The `getItemResponse()` function is used to generate a randomised response: correct (1) or incorrect (0) for a given candidate taking an item.

In [3]:
def getItemResponse(b: float, theta: float, seed: int = None) -> str:
    """Gets a randomised item response for a given candidate
    according to the 1PL model:

    P(X=1) = e^(theta-b) / 1 + e^(theta-b)

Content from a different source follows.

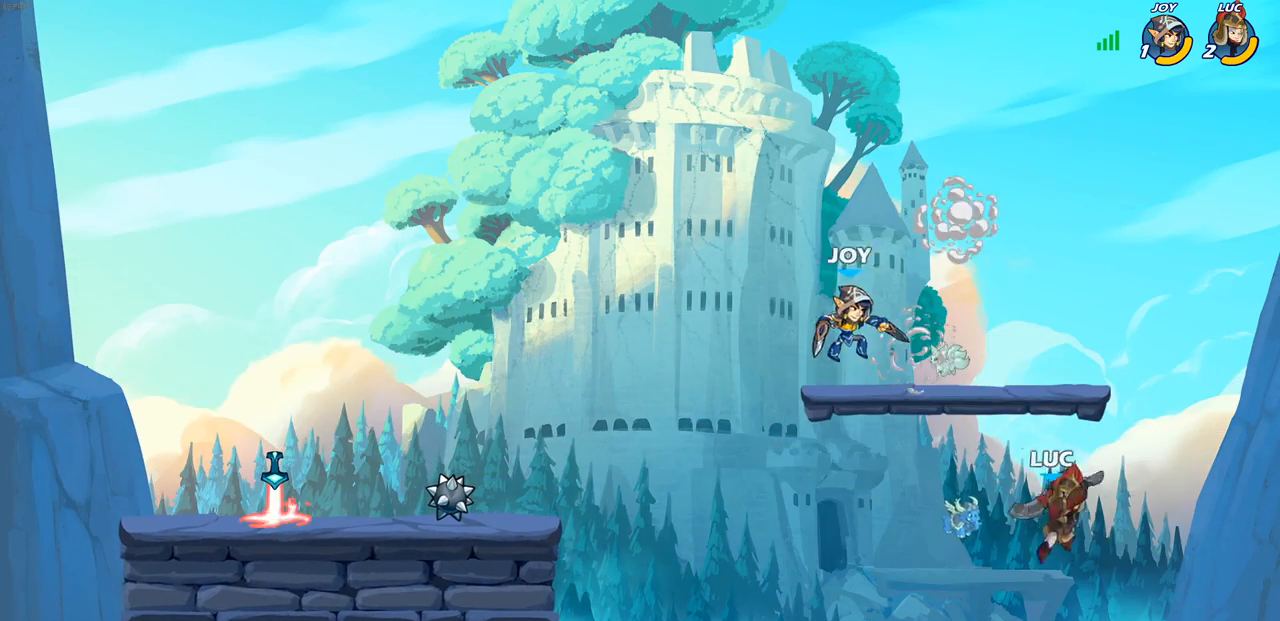
{"buttons": [], "left_stick": "center", "right_stick": "center", "events": [[200, "left_stick", "center"], [267, "CIRCLE", "down"], [350, "CIRCLE", "up"]]}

    :param b: the difficulty parameter for the item
    :param theta: the latent ability of the candidate
    :return: '0' = incorrect, '1' = correct
    """
    if seed is None:
        rng = np.random.default_rng()
    else:
        rng = np.random.default_rng(seed)
    rv = rng.random()

    p1 = np.exp(theta - b) / (1 + np.exp(theta - b))
    p0 = 1 - p1

    assert p0 <= 1.0
    assert p1 <= 1.0

    rLookup = {
        '0': [0.00, p0],
        '1': [p0, 1.00]
    }
    r = {k: v for (k, v) in rLookup.items() if v[0] <= rv <= v[1]}
    rKey = list(r.keys())

    assert rKey[0] == '1' or rKey[0] == '0'

    return rKey[0]


def getScalarResponse(b: float, theta: float, maxValue: int = 1, seed: int = None) -> str:
    """Gets a randomised item response for a given candidate
    according to the 1PL model:

    P(X=1) = e^(theta-b) / 1 + e^(theta-b)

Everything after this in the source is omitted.